Google's vice president and general counsel told the ACM Computers, Freedom, and Privacy conference yesterday that censorship is a "trade barrier" and a " vital economic and trade issue".
Kent Walker went on to say that open platforms, open source and transparency are key to ensuring the free flow of information.
"I believe that censorship of the internet is no less a threat than terrorism," he said.
Walker claimed that it was in the interests of transparency, which empowers citizens to challenge their governments, that Google posted statistics earlier this year showing the number and geographical distribution of government access and content removal requests it received during the course of the year.
The number of governments seeking to censor the internet has grown tenfold in the past decade, according to Walker.
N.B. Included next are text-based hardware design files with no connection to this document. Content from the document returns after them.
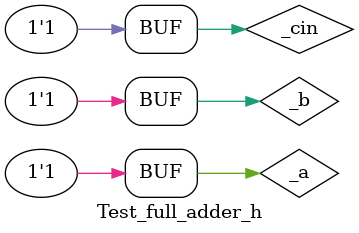
<source format=v>
module half_adder(x, y, c, s);
    input x, y;
    output c, s;

    // XOR gate to calculate sum
    xor(s, x, y);
    // AND gate to calculate carry
    and(c, x, y);
endmodule

module full_adder_h(a, b, cin, sum, cout);
    input a, b, cin;
    output sum, cout;
    wire w1, w2, w3;

    // Instantiate two half adders
    half_adder h1(.x(a), .y(b), .c(w1), .s(w2));
    half_adder h2(.x(cin), .y(w2), .c(w3), .s(sum));
    // OR gate to calculate carry-out
    or(cout, w3, w1);
endmodule

module Test_full_adder_h;
    reg _a, _b, _cin;
    wire _sum, _cout;

    // Instantiate full adder module for testing
    full_adder_h fa(.a(_a), .b(_b), .cin(_cin), .cout(_cout), .sum(_sum));

    // Initialize inputs
    initial begin
        _a = 1'b0; _b = 1'b0; _cin = 1'b0;
        #20
        _cin = 1'b1;
        #20
        _b = 1'b1; _cin = 1'b0;
        #20
        _cin = 1'b1;
        #20
        _a = 1'b1; _b = 1'b0; _cin = 1'b0;
        #20
        _cin = 1'b1;
        #20
        _b = 1'b1; _cin = 1'b0;
        #20
        _cin = 1'b1;
    end
endmodule
</source>
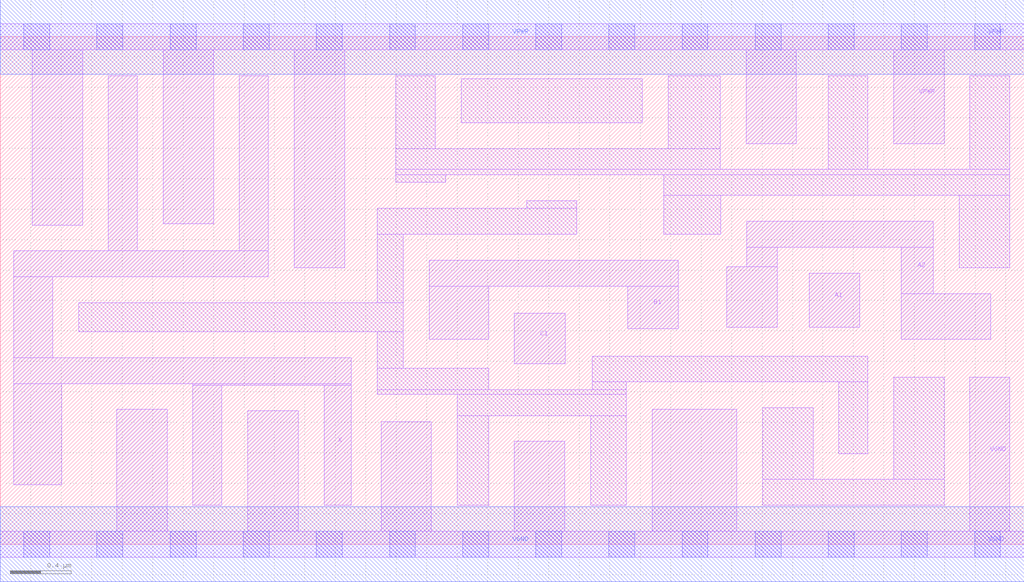
<source format=lef>
# Copyright 2020 The SkyWater PDK Authors
#
# Licensed under the Apache License, Version 2.0 (the "License");
# you may not use this file except in compliance with the License.
# You may obtain a copy of the License at
#
#     https://www.apache.org/licenses/LICENSE-2.0
#
# Unless required by applicable law or agreed to in writing, software
# distributed under the License is distributed on an "AS IS" BASIS,
# WITHOUT WARRANTIES OR CONDITIONS OF ANY KIND, either express or implied.
# See the License for the specific language governing permissions and
# limitations under the License.
#
# SPDX-License-Identifier: Apache-2.0

VERSION 5.7 ;
  NAMESCASESENSITIVE ON ;
  NOWIREEXTENSIONATPIN ON ;
  DIVIDERCHAR "/" ;
  BUSBITCHARS "[]" ;
UNITS
  DATABASE MICRONS 200 ;
END UNITS
MACRO sky130_fd_sc_lp__a211o_4
  CLASS CORE ;
  SOURCE USER ;
  FOREIGN sky130_fd_sc_lp__a211o_4 ;
  ORIGIN  0.000000  0.000000 ;
  SIZE  6.720000 BY  3.330000 ;
  SYMMETRY X Y R90 ;
  SITE unit ;
  PIN A1
    ANTENNAGATEAREA  0.630000 ;
    DIRECTION INPUT ;
    USE SIGNAL ;
    PORT
      LAYER li1 ;
        RECT 5.310000 1.425000 5.640000 1.780000 ;
    END
  END A1
  PIN A2
    ANTENNAGATEAREA  0.630000 ;
    DIRECTION INPUT ;
    USE SIGNAL ;
    PORT
      LAYER li1 ;
        RECT 4.770000 1.425000 5.100000 1.820000 ;
        RECT 4.900000 1.820000 5.100000 1.950000 ;
        RECT 4.900000 1.950000 6.125000 2.120000 ;
        RECT 5.915000 1.345000 6.500000 1.645000 ;
        RECT 5.915000 1.645000 6.125000 1.950000 ;
    END
  END A2
  PIN B1
    ANTENNAGATEAREA  0.630000 ;
    DIRECTION INPUT ;
    USE SIGNAL ;
    PORT
      LAYER li1 ;
        RECT 2.815000 1.345000 3.205000 1.695000 ;
        RECT 2.815000 1.695000 4.450000 1.865000 ;
        RECT 4.120000 1.415000 4.450000 1.695000 ;
    END
  END B1
  PIN C1
    ANTENNAGATEAREA  0.630000 ;
    DIRECTION INPUT ;
    USE SIGNAL ;
    PORT
      LAYER li1 ;
        RECT 3.375000 1.185000 3.710000 1.515000 ;
    END
  END C1
  PIN X
    ANTENNADIFFAREA  1.188600 ;
    DIRECTION OUTPUT ;
    USE SIGNAL ;
    PORT
      LAYER li1 ;
        RECT 0.090000 0.390000 0.405000 1.055000 ;
        RECT 0.090000 1.055000 2.305000 1.225000 ;
        RECT 0.090000 1.225000 0.345000 1.755000 ;
        RECT 0.090000 1.755000 1.760000 1.925000 ;
        RECT 0.710000 1.925000 0.900000 3.075000 ;
        RECT 1.265000 0.255000 1.455000 1.045000 ;
        RECT 1.265000 1.045000 2.305000 1.055000 ;
        RECT 1.570000 1.925000 1.760000 3.075000 ;
        RECT 2.125000 0.255000 2.305000 1.045000 ;
    END
  END X
  PIN VGND
    DIRECTION INOUT ;
    USE GROUND ;
    PORT
      LAYER li1 ;
        RECT 0.000000 -0.085000 6.720000 0.085000 ;
        RECT 0.765000  0.085000 1.095000 0.885000 ;
        RECT 1.625000  0.085000 1.955000 0.875000 ;
        RECT 2.500000  0.085000 2.830000 0.805000 ;
        RECT 3.375000  0.085000 3.705000 0.675000 ;
        RECT 4.280000  0.085000 4.835000 0.885000 ;
        RECT 6.365000  0.085000 6.625000 1.095000 ;
      LAYER mcon ;
        RECT 0.155000 -0.085000 0.325000 0.085000 ;
        RECT 0.635000 -0.085000 0.805000 0.085000 ;
        RECT 1.115000 -0.085000 1.285000 0.085000 ;
        RECT 1.595000 -0.085000 1.765000 0.085000 ;
        RECT 2.075000 -0.085000 2.245000 0.085000 ;
        RECT 2.555000 -0.085000 2.725000 0.085000 ;
        RECT 3.035000 -0.085000 3.205000 0.085000 ;
        RECT 3.515000 -0.085000 3.685000 0.085000 ;
        RECT 3.995000 -0.085000 4.165000 0.085000 ;
        RECT 4.475000 -0.085000 4.645000 0.085000 ;
        RECT 4.955000 -0.085000 5.125000 0.085000 ;
        RECT 5.435000 -0.085000 5.605000 0.085000 ;
        RECT 5.915000 -0.085000 6.085000 0.085000 ;
        RECT 6.395000 -0.085000 6.565000 0.085000 ;
      LAYER met1 ;
        RECT 0.000000 -0.245000 6.720000 0.245000 ;
    END
  END VGND
  PIN VPWR
    DIRECTION INOUT ;
    USE POWER ;
    PORT
      LAYER li1 ;
        RECT 0.000000 3.245000 6.720000 3.415000 ;
        RECT 0.210000 2.095000 0.540000 3.245000 ;
        RECT 1.070000 2.105000 1.400000 3.245000 ;
        RECT 1.930000 1.815000 2.260000 3.245000 ;
        RECT 4.895000 2.630000 5.225000 3.245000 ;
        RECT 5.865000 2.630000 6.195000 3.245000 ;
      LAYER mcon ;
        RECT 0.155000 3.245000 0.325000 3.415000 ;
        RECT 0.635000 3.245000 0.805000 3.415000 ;
        RECT 1.115000 3.245000 1.285000 3.415000 ;
        RECT 1.595000 3.245000 1.765000 3.415000 ;
        RECT 2.075000 3.245000 2.245000 3.415000 ;
        RECT 2.555000 3.245000 2.725000 3.415000 ;
        RECT 3.035000 3.245000 3.205000 3.415000 ;
        RECT 3.515000 3.245000 3.685000 3.415000 ;
        RECT 3.995000 3.245000 4.165000 3.415000 ;
        RECT 4.475000 3.245000 4.645000 3.415000 ;
        RECT 4.955000 3.245000 5.125000 3.415000 ;
        RECT 5.435000 3.245000 5.605000 3.415000 ;
        RECT 5.915000 3.245000 6.085000 3.415000 ;
        RECT 6.395000 3.245000 6.565000 3.415000 ;
      LAYER met1 ;
        RECT 0.000000 3.085000 6.720000 3.575000 ;
    END
  END VPWR
  OBS
    LAYER li1 ;
      RECT 0.515000 1.395000 2.645000 1.585000 ;
      RECT 2.475000 0.985000 4.110000 1.015000 ;
      RECT 2.475000 1.015000 3.205000 1.155000 ;
      RECT 2.475000 1.155000 2.645000 1.395000 ;
      RECT 2.475000 1.585000 2.645000 2.035000 ;
      RECT 2.475000 2.035000 3.785000 2.205000 ;
      RECT 2.595000 2.375000 2.925000 2.425000 ;
      RECT 2.595000 2.425000 6.625000 2.460000 ;
      RECT 2.595000 2.460000 4.725000 2.595000 ;
      RECT 2.595000 2.595000 2.855000 3.075000 ;
      RECT 3.000000 0.255000 3.205000 0.845000 ;
      RECT 3.000000 0.845000 4.110000 0.985000 ;
      RECT 3.025000 2.765000 4.215000 3.055000 ;
      RECT 3.455000 2.205000 3.785000 2.255000 ;
      RECT 3.875000 0.255000 4.110000 0.845000 ;
      RECT 3.885000 1.015000 4.110000 1.065000 ;
      RECT 3.885000 1.065000 5.695000 1.235000 ;
      RECT 4.355000 2.035000 4.730000 2.290000 ;
      RECT 4.355000 2.290000 6.625000 2.425000 ;
      RECT 4.385000 2.595000 4.725000 3.075000 ;
      RECT 5.005000 0.255000 6.195000 0.425000 ;
      RECT 5.005000 0.425000 5.335000 0.895000 ;
      RECT 5.435000 2.460000 5.695000 3.075000 ;
      RECT 5.505000 0.595000 5.695000 1.065000 ;
      RECT 5.865000 0.425000 6.195000 1.095000 ;
      RECT 6.295000 1.815000 6.625000 2.290000 ;
      RECT 6.365000 2.460000 6.625000 3.075000 ;
  END
END sky130_fd_sc_lp__a211o_4

</source>
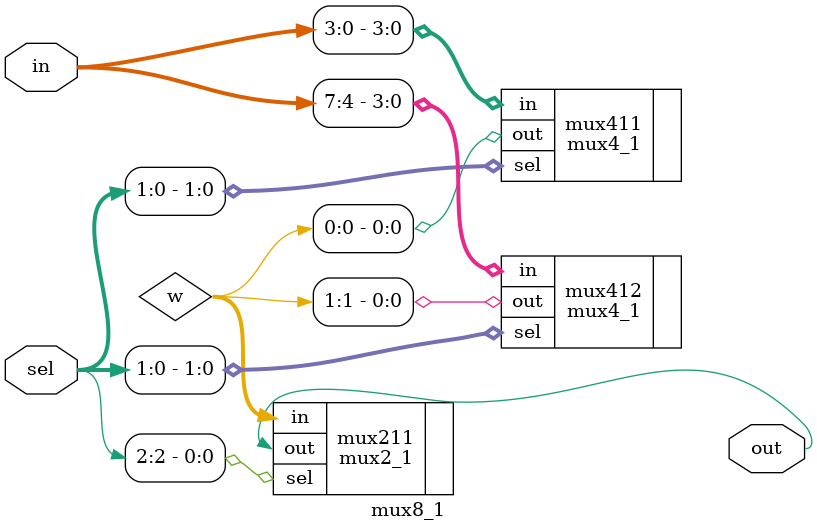
<source format=sv>
module mux8_1(in, sel, out);
	input logic [7:0] in;
	input logic [2:0] sel;
	output logic out;
	logic [1:0] w;

	mux4_1 mux411 (.in(in[3:0]), .sel(sel[1:0]), .out(w[0]));
	mux4_1 mux412 (.in(in[7:4]), .sel(sel[1:0]), .out(w[1]));
	mux2_1 mux211 (.in(w[1:0]),  .sel(sel[2]),   .out(out));

endmodule

</source>
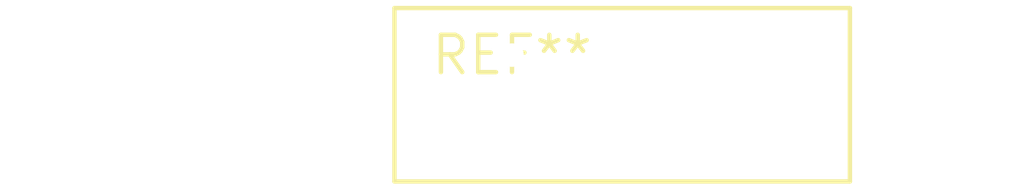
<source format=kicad_pcb>
(kicad_pcb (version 20240108) (generator pcbnew)

  (general
    (thickness 1.6)
  )

  (paper "A4")
  (layers
    (0 "F.Cu" signal)
    (31 "B.Cu" signal)
    (32 "B.Adhes" user "B.Adhesive")
    (33 "F.Adhes" user "F.Adhesive")
    (34 "B.Paste" user)
    (35 "F.Paste" user)
    (36 "B.SilkS" user "B.Silkscreen")
    (37 "F.SilkS" user "F.Silkscreen")
    (38 "B.Mask" user)
    (39 "F.Mask" user)
    (40 "Dwgs.User" user "User.Drawings")
    (41 "Cmts.User" user "User.Comments")
    (42 "Eco1.User" user "User.Eco1")
    (43 "Eco2.User" user "User.Eco2")
    (44 "Edge.Cuts" user)
    (45 "Margin" user)
    (46 "B.CrtYd" user "B.Courtyard")
    (47 "F.CrtYd" user "F.Courtyard")
    (48 "B.Fab" user)
    (49 "F.Fab" user)
    (50 "User.1" user)
    (51 "User.2" user)
    (52 "User.3" user)
    (53 "User.4" user)
    (54 "User.5" user)
    (55 "User.6" user)
    (56 "User.7" user)
    (57 "User.8" user)
    (58 "User.9" user)
  )

  (setup
    (pad_to_mask_clearance 0)
    (pcbplotparams
      (layerselection 0x00010fc_ffffffff)
      (plot_on_all_layers_selection 0x0000000_00000000)
      (disableapertmacros false)
      (usegerberextensions false)
      (usegerberattributes false)
      (usegerberadvancedattributes false)
      (creategerberjobfile false)
      (dashed_line_dash_ratio 12.000000)
      (dashed_line_gap_ratio 3.000000)
      (svgprecision 4)
      (plotframeref false)
      (viasonmask false)
      (mode 1)
      (useauxorigin false)
      (hpglpennumber 1)
      (hpglpenspeed 20)
      (hpglpendiameter 15.000000)
      (dxfpolygonmode false)
      (dxfimperialunits false)
      (dxfusepcbnewfont false)
      (psnegative false)
      (psa4output false)
      (plotreference false)
      (plotvalue false)
      (plotinvisibletext false)
      (sketchpadsonfab false)
      (subtractmaskfromsilk false)
      (outputformat 1)
      (mirror false)
      (drillshape 1)
      (scaleselection 1)
      (outputdirectory "")
    )
  )

  (net 0 "")

  (footprint "RV_Disc_D15.5mm_W5.9mm_P7.5mm" (layer "F.Cu") (at 0 0))

)

</source>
Much attention has been focused on China, but Iran has seen a "disturbing increase in surveillance".
"There is an alarming trend among democratic governments to restrict and control the internet through overly broad defamation and copyright laws," he explained.
The past year has seen content filtering proposed in Australia, and the conviction of several Google employees for violating privacy laws over the company's failure to remove a YouTube video of an autistic youth being assaulted in Italy.
If Google had to vet every piece of content prior to posting to conform to the laws of 200 countries "the web as we know it would cease to exist", Walker said, and "many of the social, cultural, and technological benefits it brings would disappear".
Similarly, although Australia's goal in implementing a filtering system is to protect children, which Walker said is "a goal everyone shares", the country's actions are "undermining the fundamentals of an open internet".
Openness is both a cause and a business benefit for Google, according to Walker. "The more open the architecture the more useful our search engine becomes," he said.
"If we restrict the distribution of open technologies out of fear that they may be used against us, we also lose one of the most important instruments for democratisation we have available."
The ACM Computers, Freedom, and Privacy conference continues until Friday.